Kafka & Samza – LinkedIn's open source stream processing infrastructure
A talk at
STAC Summit,
London, UK, 30 Oct 2014
This talk was given to an audience of technologists in the financial services industry. They have
been users of sophisticated stream processing systems for a long time, and wanted to know what the
new systems such as Samza, coming out of internet companies,
are all about.
Abstract
Only a handful of industries used to be concerned with event-stream processing, such as defense,
sensor-driven manufacturing, and of course capital markets. Today, stream processing is a topic in
many more industries, from retailing to utilities to social media. And as with so many
data-intensive problems today, web companies are creating and open sourcing a large amount of code
to handle them.

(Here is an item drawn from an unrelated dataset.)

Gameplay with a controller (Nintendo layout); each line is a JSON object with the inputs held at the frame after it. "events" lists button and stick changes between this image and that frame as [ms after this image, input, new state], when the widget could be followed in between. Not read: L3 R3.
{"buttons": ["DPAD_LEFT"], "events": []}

Retail banking and wealth management technologists are considering these open source
tools to deal with whole new classes of problems, while some trading firms are starting to use them
for old classes of problems.
Apache Kafka and Apache Samza are two big data technologies open sourced by LinkedIn. Kafka is
a publish-subscribe message bus designed for high throughput and reliability. Samza builds on Kafka
and Hadoop to provide high-throughput, stateful stream processing across a cluster (joining,
filtering, transforming, etc.). In this talk, Martin will introduce the motivation and architecture
of these systems and explore their uses and limitations.